Dataset entries:
╭──

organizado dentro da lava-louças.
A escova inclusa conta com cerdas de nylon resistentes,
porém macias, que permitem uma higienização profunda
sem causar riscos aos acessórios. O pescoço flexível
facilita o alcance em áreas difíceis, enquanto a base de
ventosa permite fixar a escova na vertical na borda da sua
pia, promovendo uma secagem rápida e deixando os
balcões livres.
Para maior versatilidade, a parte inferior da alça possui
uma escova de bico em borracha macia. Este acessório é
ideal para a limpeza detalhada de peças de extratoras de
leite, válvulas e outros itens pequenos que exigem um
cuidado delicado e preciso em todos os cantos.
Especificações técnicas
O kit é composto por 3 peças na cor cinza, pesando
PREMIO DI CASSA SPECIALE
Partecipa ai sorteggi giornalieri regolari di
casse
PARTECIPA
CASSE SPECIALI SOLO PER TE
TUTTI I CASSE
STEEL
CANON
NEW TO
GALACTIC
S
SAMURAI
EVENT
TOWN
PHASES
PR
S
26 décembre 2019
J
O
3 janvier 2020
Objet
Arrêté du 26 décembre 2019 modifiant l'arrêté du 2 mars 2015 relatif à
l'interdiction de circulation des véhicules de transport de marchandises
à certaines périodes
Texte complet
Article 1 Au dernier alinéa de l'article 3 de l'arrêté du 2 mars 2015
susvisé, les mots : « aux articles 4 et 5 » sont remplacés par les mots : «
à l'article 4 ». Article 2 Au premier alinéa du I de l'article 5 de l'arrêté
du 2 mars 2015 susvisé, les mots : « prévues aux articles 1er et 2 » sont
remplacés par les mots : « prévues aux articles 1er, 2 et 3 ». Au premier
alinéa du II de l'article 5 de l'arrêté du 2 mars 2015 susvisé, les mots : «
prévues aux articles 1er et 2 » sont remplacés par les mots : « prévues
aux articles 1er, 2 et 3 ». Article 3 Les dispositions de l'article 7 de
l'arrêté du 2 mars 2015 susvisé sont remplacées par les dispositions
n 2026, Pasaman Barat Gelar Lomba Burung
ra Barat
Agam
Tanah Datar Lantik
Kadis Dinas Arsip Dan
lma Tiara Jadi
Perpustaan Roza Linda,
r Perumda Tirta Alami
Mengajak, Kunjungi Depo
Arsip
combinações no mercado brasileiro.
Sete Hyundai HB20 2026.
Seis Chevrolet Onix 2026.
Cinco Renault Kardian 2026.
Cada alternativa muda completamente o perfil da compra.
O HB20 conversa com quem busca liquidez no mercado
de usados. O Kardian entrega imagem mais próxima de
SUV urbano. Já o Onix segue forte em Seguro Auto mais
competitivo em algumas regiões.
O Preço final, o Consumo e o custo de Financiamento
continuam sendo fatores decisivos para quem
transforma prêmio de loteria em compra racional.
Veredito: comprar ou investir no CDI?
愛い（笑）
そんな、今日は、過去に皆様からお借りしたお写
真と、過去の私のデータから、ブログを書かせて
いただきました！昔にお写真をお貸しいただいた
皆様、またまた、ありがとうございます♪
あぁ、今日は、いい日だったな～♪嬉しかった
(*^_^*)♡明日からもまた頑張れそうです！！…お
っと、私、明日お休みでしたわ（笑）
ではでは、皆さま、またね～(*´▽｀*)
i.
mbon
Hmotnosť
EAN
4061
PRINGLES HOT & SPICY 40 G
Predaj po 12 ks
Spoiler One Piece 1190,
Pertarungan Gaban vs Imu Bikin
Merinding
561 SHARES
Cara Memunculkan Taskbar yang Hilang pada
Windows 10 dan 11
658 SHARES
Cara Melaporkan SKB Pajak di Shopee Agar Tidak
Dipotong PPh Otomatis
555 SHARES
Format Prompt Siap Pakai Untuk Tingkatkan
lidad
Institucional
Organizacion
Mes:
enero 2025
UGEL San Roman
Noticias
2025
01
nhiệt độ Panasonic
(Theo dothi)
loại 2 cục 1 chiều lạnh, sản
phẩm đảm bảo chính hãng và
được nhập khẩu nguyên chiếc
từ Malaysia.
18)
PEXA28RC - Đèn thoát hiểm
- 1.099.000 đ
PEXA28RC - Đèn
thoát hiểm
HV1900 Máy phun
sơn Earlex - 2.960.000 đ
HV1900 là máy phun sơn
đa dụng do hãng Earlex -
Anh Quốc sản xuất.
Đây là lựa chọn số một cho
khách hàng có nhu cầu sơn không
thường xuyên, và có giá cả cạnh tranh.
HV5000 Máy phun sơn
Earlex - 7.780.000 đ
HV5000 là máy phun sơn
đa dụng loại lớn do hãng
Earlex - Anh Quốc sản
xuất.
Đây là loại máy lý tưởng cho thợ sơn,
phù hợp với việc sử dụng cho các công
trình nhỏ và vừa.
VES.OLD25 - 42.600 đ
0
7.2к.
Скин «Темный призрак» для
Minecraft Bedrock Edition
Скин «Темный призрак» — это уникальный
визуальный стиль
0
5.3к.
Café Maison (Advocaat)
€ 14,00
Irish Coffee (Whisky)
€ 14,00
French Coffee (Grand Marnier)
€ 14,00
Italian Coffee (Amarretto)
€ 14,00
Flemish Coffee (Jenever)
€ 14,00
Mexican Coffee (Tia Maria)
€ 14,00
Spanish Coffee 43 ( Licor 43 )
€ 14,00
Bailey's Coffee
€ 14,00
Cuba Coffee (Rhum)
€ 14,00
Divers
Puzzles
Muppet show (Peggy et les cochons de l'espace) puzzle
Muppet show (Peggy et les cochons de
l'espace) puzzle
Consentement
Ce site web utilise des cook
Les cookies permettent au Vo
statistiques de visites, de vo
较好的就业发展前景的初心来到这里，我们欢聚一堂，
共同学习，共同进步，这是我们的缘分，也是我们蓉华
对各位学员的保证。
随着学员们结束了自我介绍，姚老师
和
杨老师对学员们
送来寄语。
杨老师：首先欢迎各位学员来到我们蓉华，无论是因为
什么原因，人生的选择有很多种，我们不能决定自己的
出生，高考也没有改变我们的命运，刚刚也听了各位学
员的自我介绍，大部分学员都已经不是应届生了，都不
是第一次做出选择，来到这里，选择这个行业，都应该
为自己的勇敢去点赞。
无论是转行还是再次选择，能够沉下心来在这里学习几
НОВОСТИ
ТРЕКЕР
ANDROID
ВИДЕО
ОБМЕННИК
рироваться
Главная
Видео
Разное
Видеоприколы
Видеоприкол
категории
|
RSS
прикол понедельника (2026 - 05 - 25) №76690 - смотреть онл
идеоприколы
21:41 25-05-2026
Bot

╰──

- Exercise aim: Only the last part of the entries above is needed: please copy the line with "ではでは、皆さま、またね～(*´▽｀*)" and each line after it exactly.

- Exercise output:
ではでは、皆さま、またね～(*´▽｀*)
i.
mbon
Hmotnosť
EAN
4061
PRINGLES HOT & SPICY 40 G
Predaj po 12 ks
Spoiler One Piece 1190,
Pertarungan Gaban vs Imu Bikin
Merinding
561 SHARES
Cara Memunculkan Taskbar yang Hilang pada
Windows 10 dan 11
658 SHARES
Cara Melaporkan SKB Pajak di Shopee Agar Tidak
Dipotong PPh Otomatis
555 SHARES
Format Prompt Siap Pakai Untuk Tingkatkan
lidad
Institucional
Organizacion
Mes:
enero 2025
UGEL San Roman
Noticias
2025
01
nhiệt độ Panasonic
(Theo dothi)
loại 2 cục 1 chiều lạnh, sản
phẩm đảm bảo chính hãng và
được nhập khẩu nguyên chiếc
từ Malaysia.
18)
PEXA28RC - Đèn thoát hiểm
- 1.099.000 đ
PEXA28RC - Đèn
thoát hiểm
HV1900 Máy phun
sơn Earlex - 2.960.000 đ
HV1900 là máy phun sơn
đa dụng do hãng Earlex -
Anh Quốc sản xuất.
Đây là lựa chọn số một cho
khách hàng có nhu cầu sơn không
thường xuyên, và có giá cả cạnh tranh.
HV5000 Máy phun sơn
Earlex - 7.780.000 đ
HV5000 là máy phun sơn
đa dụng loại lớn do hãng
Earlex - Anh Quốc sản
xuất.
Đây là loại máy lý tưởng cho thợ sơn,
phù hợp với việc sử dụng cho các công
trình nhỏ và vừa.
VES.OLD25 - 42.600 đ
0
7.2к.
Скин «Темный призрак» для
Minecraft Bedrock Edition
Скин «Темный призрак» — это уникальный
визуальный стиль
0
5.3к.
Café Maison (Advocaat)
€ 14,00
Irish Coffee (Whisky)
€ 14,00
French Coffee (Grand Marnier)
€ 14,00
Italian Coffee (Amarretto)
€ 14,00
Flemish Coffee (Jenever)
€ 14,00
Mexican Coffee (Tia Maria)
€ 14,00
Spanish Coffee 43 ( Licor 43 )
€ 14,00
Bailey's Coffee
€ 14,00
Cuba Coffee (Rhum)
€ 14,00
Divers
Puzzles
Muppet show (Peggy et les cochons de l'espace) puzzle
Muppet show (Peggy et les cochons de
l'espace) puzzle
Consentement
Ce site web utilise des cook
Les cookies permettent au Vo
statistiques de visites, de vo
较好的就业发展前景的初心来到这里，我们欢聚一堂，
共同学习，共同进步，这是我们的缘分，也是我们蓉华
对各位学员的保证。
随着学员们结束了自我介绍，姚老师
和
杨老师对学员们
送来寄语。
杨老师：首先欢迎各位学员来到我们蓉华，无论是因为
什么原因，人生的选择有很多种，我们不能决定自己的
出生，高考也没有改变我们的命运，刚刚也听了各位学
员的自我介绍，大部分学员都已经不是应届生了，都不
是第一次做出选择，来到这里，选择这个行业，都应该
为自己的勇敢去点赞。
无论是转行还是再次选择，能够沉下心来在这里学习几
НОВОСТИ
ТРЕКЕР
ANDROID
ВИДЕО
ОБМЕННИК
рироваться
Главная
Видео
Разное
Видеоприколы
Видеоприкол
категории
|
RSS
прикол понедельника (2026 - 05 - 25) №76690 - смотреть онл
идеоприколы
21:41 25-05-2026
Bot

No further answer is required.